--- Data provided ---
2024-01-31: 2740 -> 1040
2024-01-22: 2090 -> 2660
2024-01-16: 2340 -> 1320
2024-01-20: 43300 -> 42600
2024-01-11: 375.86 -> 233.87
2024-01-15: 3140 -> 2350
---
--- Data provided ---
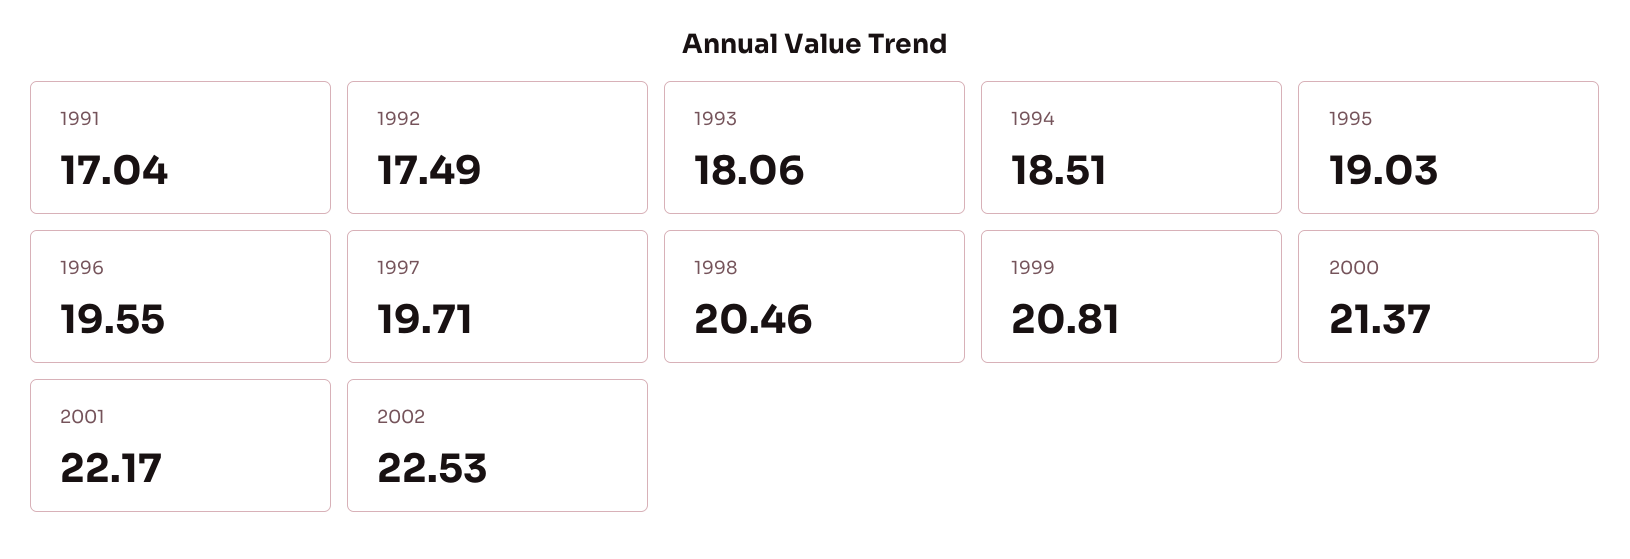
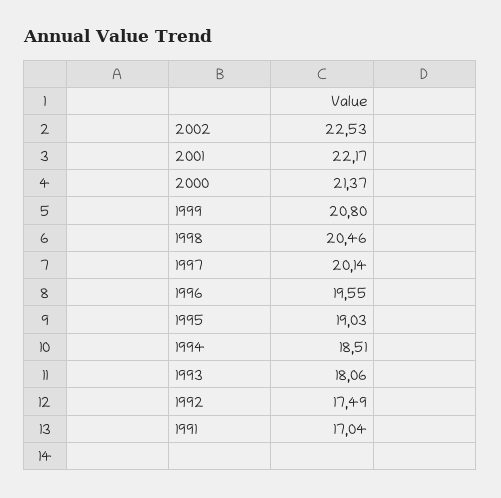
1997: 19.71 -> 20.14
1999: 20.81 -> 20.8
---
**Exercise brief**: Only one stretch of the entries above is wanted: the lines from the one containing "2024-01-31: 2740 -> 1040" through the one containing "2024-01-15: 3140 -> 2350". Please reproduce it exactly.

**Response for this exercise**:
2024-01-31: 2740 -> 1040
2024-01-22: 2090 -> 2660
2024-01-16: 2340 -> 1320
2024-01-20: 43300 -> 42600
2024-01-11: 375.86 -> 233.87
2024-01-15: 3140 -> 2350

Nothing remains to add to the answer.